TEXT:
-=-=-

The production rate of the SEGD process of the present invention is expected to be higher due to higher quality and higher temperature steaming, and some viscosity reduction from CO2 solvent effect. Oil recovery is expected to be higher with top gas or water zone, comparable to other similar top zone formations. The steam oil ratio and fuel consumption are expected to be significantly lower.
The capital costs are expected to be lower due to significant reduction in plant costs and steam lines offset by costs of the horizontal water injection well and the downhole in situ combustion well or burner. The operating costs are expected to be lower due to the lower energy requirement as illustrated in Table 1, less water treatment, no steam generation at the surface and lower facility maintenance costs.
TABLE 1
Example of Energy Requirement for SEGD Production -
U.S. Units
Heat, Energy,
Vol., b Mass, lb mbtu/lb mbtu Energy, MJ
Recov. Oil 1.0 355 0.5 63.9 67.4
Res. Oil 0.1 35 0.5 6.4 6.7
Con. Water 0.3 105 1.022 38.6 40.7
Rock 2.8 2449 0.24 211.6 223.2
Subtotal 4.2 2944 0.109 320.5 338.1
Hot Gas VR 1.3 4.4 1202 5.3 5.6
Overburden 170 179
Reservoir 134 141
Total 630 664

The above energy requirement example based on extracting 1 b of oil was estimated using a reservoir temperature of 50° F. (10° C.), and a SAGD temperature of 410° F. (210° C.).
In reference to the original reservoir: the total volume is 4.2 b; the recovered oil (Recov. Oil) is 1 b, the residual oil (Res. Oil) is 0.1 b; the connate water (Con. Water) is 0.3 b; and the rock volume (Rock) is 2.8 b.
After reservoir extraction: the total volume is 4.2 b; the residual oil is 0.1 b; the rock volume is 2.5 b; and the hot gases (Hot Gas VR) is 1.3 b. The net extracted volumes are estimated to be: the production volume is 1.3 b; the production oil is 1.0 b; and the production water is 0.3 b.
With reference to the above example, an example of combustion volumes for the SEGD production of the present invention can be estimated. Using 630 mbtu as the energy required to produce 1 b of oil, then injection gases would be: 700 mscf of methane; and 1400 mscf of O2.
Combustion generates 700 mbtu gross energy or 630 mbtu of net energy. Combustion products are steam and CO2 (reaction: CH4+2O2→2H2O+CO2). The gaseous volumes are: 1400 mscf of H2O; and 700 mscf of CO2. With masses of: 66.5 lbm of H2O; and 81.2 lbm of CO2. Liquid water is 0.19 b.
The following CO2 volumes at different conditions can then be estimated at:
Hot reservoir (200° C., 2000 kPaa)−9.8 b;
Cold reservoir (10° C., 2000 kPaa)−5.1 b;
Liquid CO2 (16° C., 5200 kPaa)−0.27 b; and
Liquid CO2 (10° C., 4500 kPaa)−0.26 b.
The CO2 can be stored as a liquid in the SEGD reservoir or in a nearby formation at the CO2 liquid pressure and temperature.
It can be appreciated that any liquid or gas fuel source can be used in the fuel tubing, and even solids fuels, such as but not limited to, pulverized solid fuels, asphaltenes or coke packed in a cylindrical shape along with the oxygen supply line. After combustion, the ash is washed out and a new solid fuel pack with the oxygen supply line can be used.

-=-=-

THE DATA:

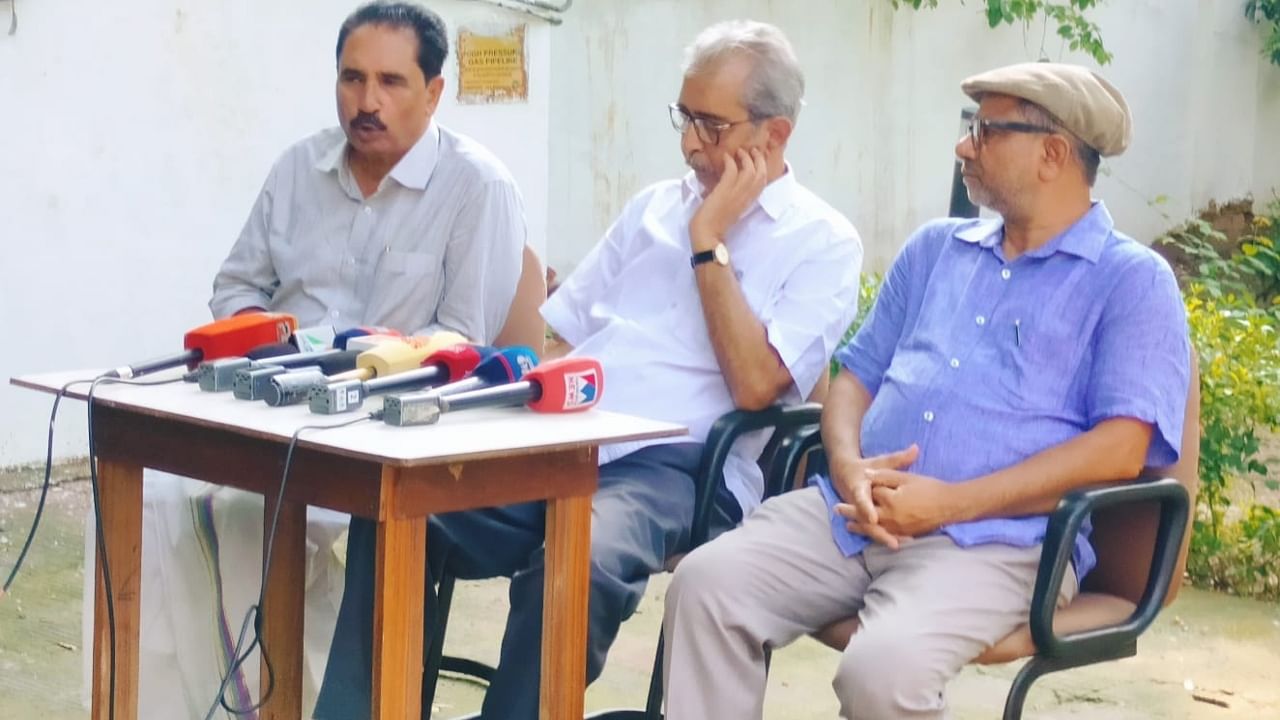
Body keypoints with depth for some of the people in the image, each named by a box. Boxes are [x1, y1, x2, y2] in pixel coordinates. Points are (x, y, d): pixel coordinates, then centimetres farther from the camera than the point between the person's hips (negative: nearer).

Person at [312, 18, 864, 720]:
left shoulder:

-=-=-

WORK TO COMPLETE:
1. Answer these from the SEGD text, one line each:
(a) What reservoir temperature was used to estimate the energy requirement example?
(b) What are the products of combustion?
(c) What CO2 volume is estimated for a cold reservoir at 10° C. and 2000 kPaa?
2. List every reason the SEGD text gives for expecting lower operating costs.
3. Write the next part of the SEGD text, starting after its final sentence.

RESULTS FOR THE EXERCISE:
1.
(a) 50° F. (10° C.)
(b) Steam and CO2
(c) 5.1 b

2.
- Lower energy requirement
- Less water treatment
- No steam generation at the surface
- Lower facility maintenance costs

3.
While embodiments of the steam environmentally generated drainage system and method have been described in detail, it should be apparent that modifications and variations thereto are possible, all of which fall within the true spirit and scope of the invention. With respect to the above description then, it is to be realized that the optimum dimensional relationships for the parts of the invention, to include variations in size, materials, shape, form, function and manner of operation, assembly and use, are deemed readily apparent and obvious to one skilled in the art, and all equivalent relationships to those illustrated in the drawings and described in the specification are intended to be encompassed by the present invention. For example, any suitable sturdy material for use in subterranean formations may be used. And although producing hydrocarbons from a formation using in situ steam generation and gravity drainage have been described, it should be appreciated that the steam environmentally generated drainage system and method herein described is also suitable for changing the physical and/or chemical characteristics of a material in a subterranean formation.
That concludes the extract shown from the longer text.